Required action
Pick out every line in the items below that contains the word "second", and copy each one.
• • • • • • •
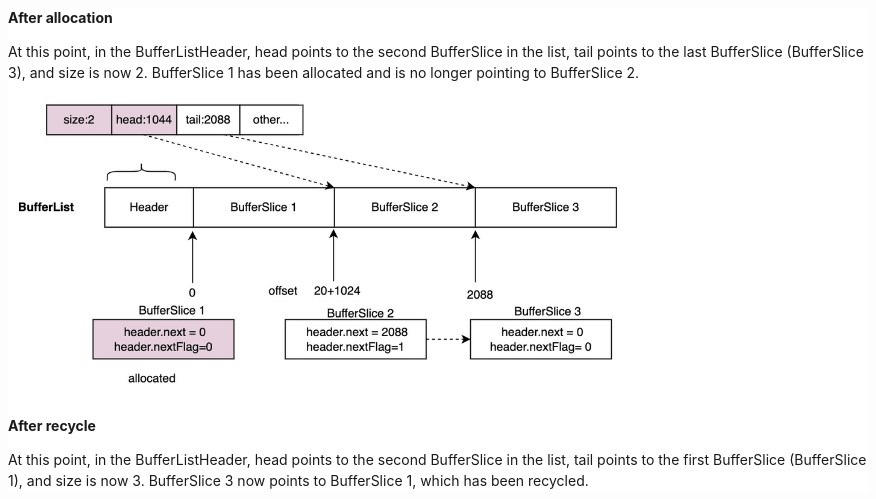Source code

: **After allocation**

At this point, in the BufferListHeader, head points to the second BufferSlice in the list, tail points to the last BufferSlice (BufferSlice 3), and size is now 2. BufferSlice 1 has been allocated and is no longer pointing to BufferSlice 2.


<html>
<body>
    <img style="max-width: 100%; max-height: 300px;" , src="images/5-2-2-after_alloc.jpeg">
</body>
</html>

**After recycle**

At this point, in the BufferListHeader, head points to the second BufferSlice in the list, tail points to the first BufferSlice (BufferSlice 1), and size is now 3. BufferSlice 3 now points to BufferSlice 1, which has been recycled.


<html>
<body>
• • • • • • •
Written reply
At this point, in the BufferListHeader, head points to the second BufferSlice in the list, tail points to the last BufferSlice (BufferSlice 3), and size is now 2. BufferSlice 1 has been allocated and is no longer pointing to BufferSlice 2.
At this point, in the BufferListHeader, head points to the second BufferSlice in the list, tail points to the first BufferSlice (BufferSlice 1), and size is now 3. BufferSlice 3 now points to BufferSlice 1, which has been recycled.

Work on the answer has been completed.